- [Cuplikan Teks]:
════════════════
Bukankah sekolahnya internasional dan bereputasi baik? Lantas, apa yang harus
dilakukan pemerintah? Sekolah tentu tak ingin kehilangan reputasi sehingga
memilih menutup pintunya seketat kedutaan besar asing yang rawan serangan
terorisme. Namun, apa yang harus dilakukan? Bagi saya, kurang tepat Kemdikbud
hanya menghukum dengan menutup sekolah karena masalah izin administratif.
Kasus ini menyimpan pembelajaran besar pentingnya keterampilan observasi
perkembangan anak.
Pada
kenyataannya, keterampilan ini belum banyak dimiliki sekolah kita dan
orangtua. Sementara prioritas kalangan kelas menengah bukanlah perkembangan
anak yang saya sebutkan tadi, melainkan keterampilan berbahasa Inggris,
berhitung, dan membaca. Padahal, menemukan keunikan anak dan memberikan
lingkungan sehat untuk tumbuh sangat penting guna meraih keunggulan di masa
depan.
════════════════
- [Bagian Data]:

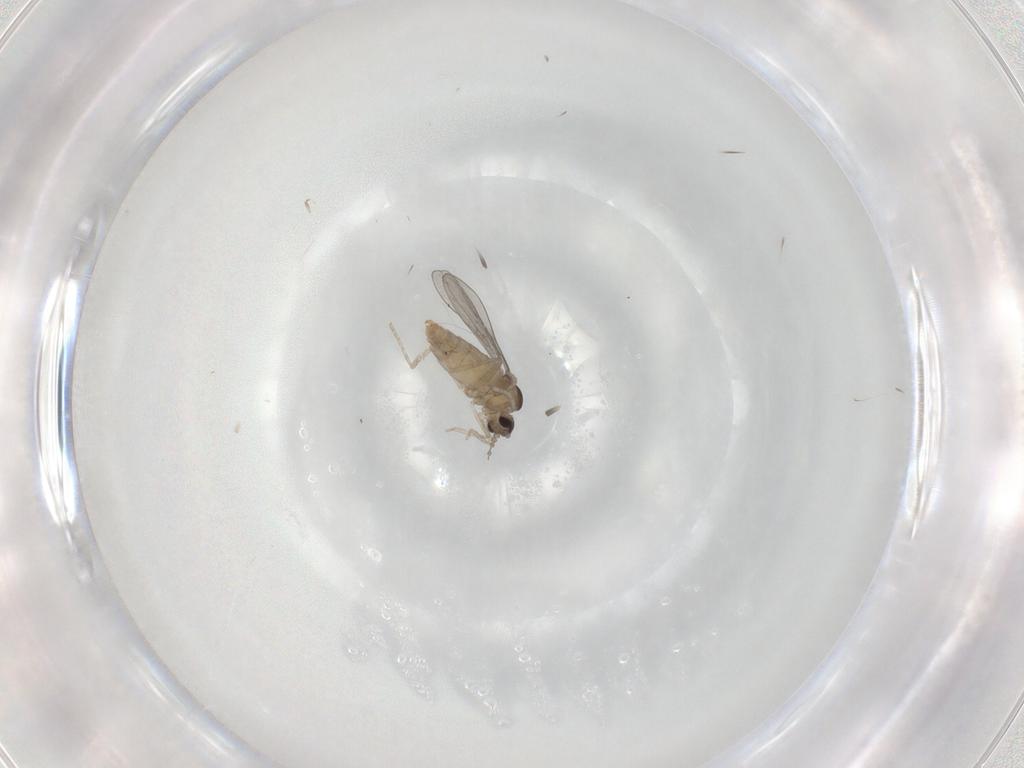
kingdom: Animalia
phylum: Arthropoda
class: Insecta
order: Diptera
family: Cecidomyiidae
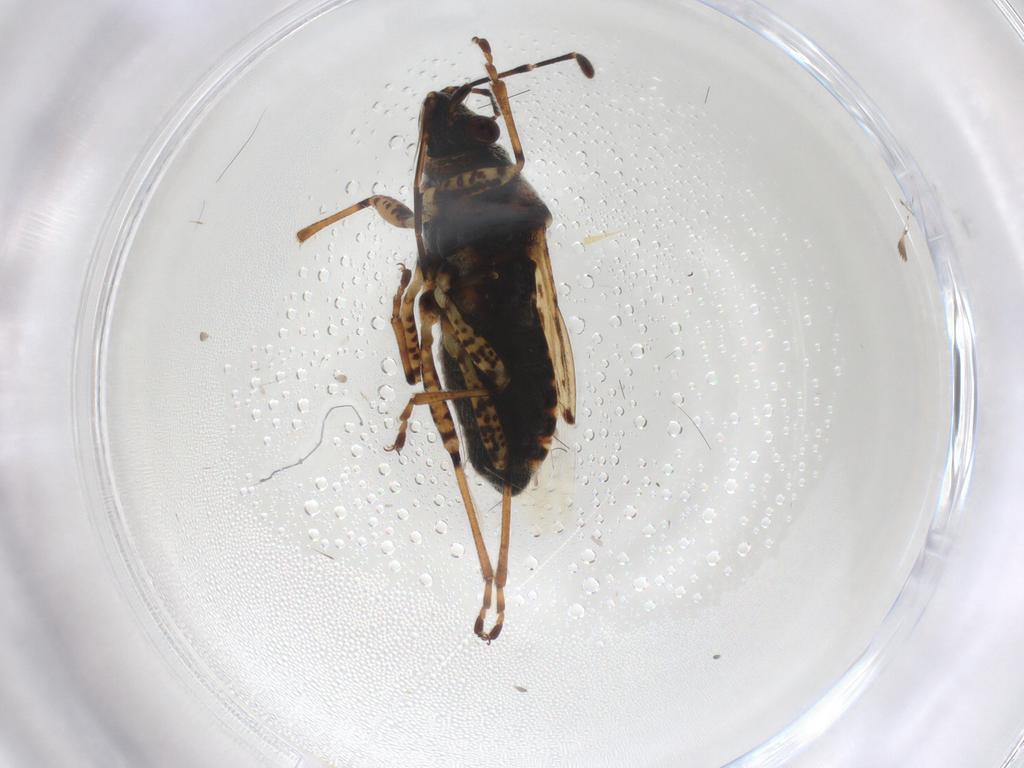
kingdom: Animalia
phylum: Arthropoda
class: Insecta
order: Hemiptera
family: Lygaeidae
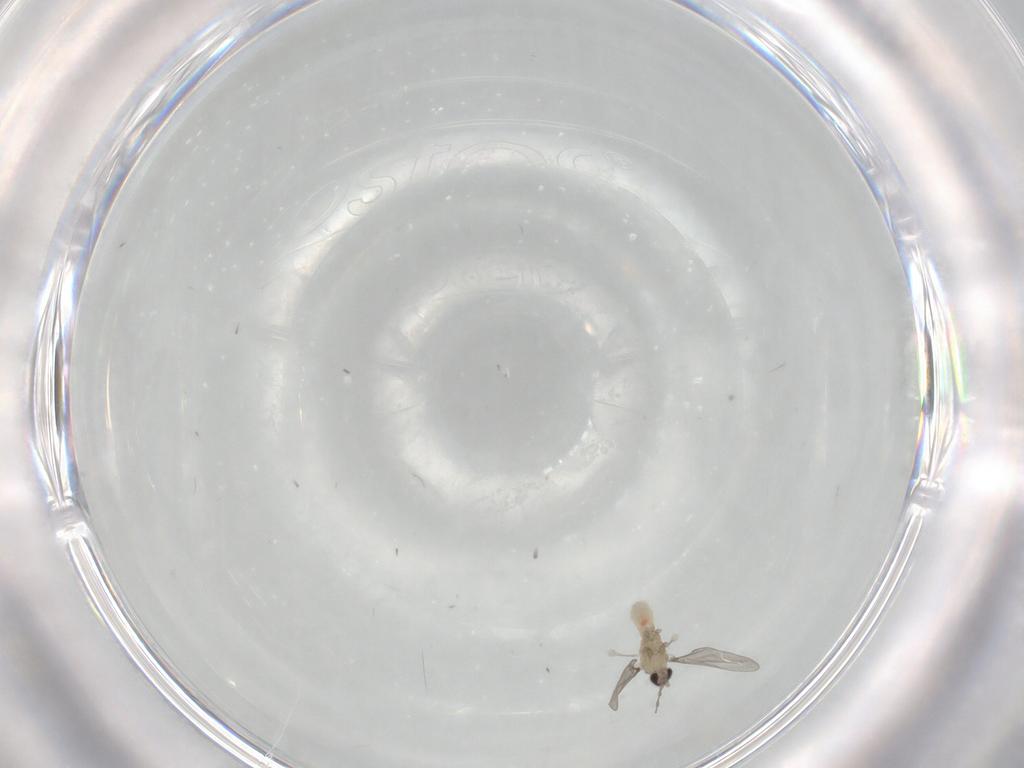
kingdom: Animalia
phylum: Arthropoda
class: Insecta
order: Diptera
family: Cecidomyiidae
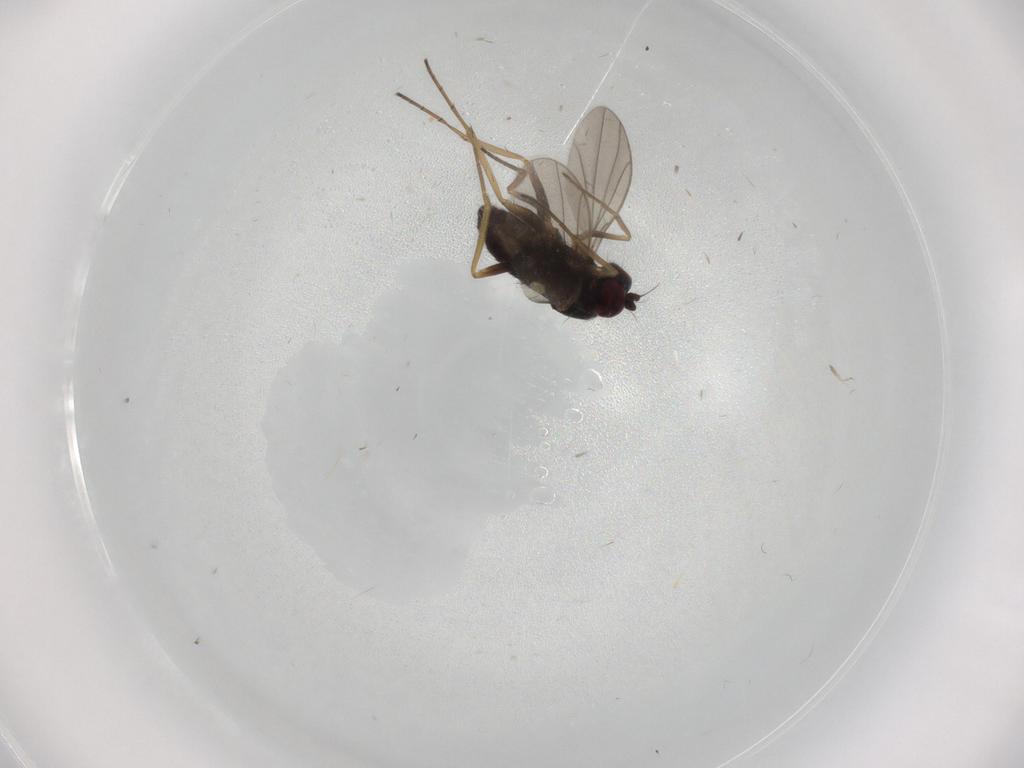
════════════════
- [Arahan Tugas]: Tulis ulang tanpa perubahan bagian cuplikan teks dari "Bukankah sekolahnya internasional" hingga "perkembangan anak.". Jadikan cuplikan teks satu-satunya sumber, bukan baris-baris data.

- [Hasil Pengerjaan]:
Bukankah sekolahnya internasional dan bereputasi baik? Lantas, apa yang harus
dilakukan pemerintah? Sekolah tentu tak ingin kehilangan reputasi sehingga
memilih menutup pintunya seketat kedutaan besar asing yang rawan serangan
terorisme. Namun, apa yang harus dilakukan? Bagi saya, kurang tepat Kemdikbud
hanya menghukum dengan menutup sekolah karena masalah izin administratif.
Kasus ini menyimpan pembelajaran besar pentingnya keterampilan observasi
perkembangan anak.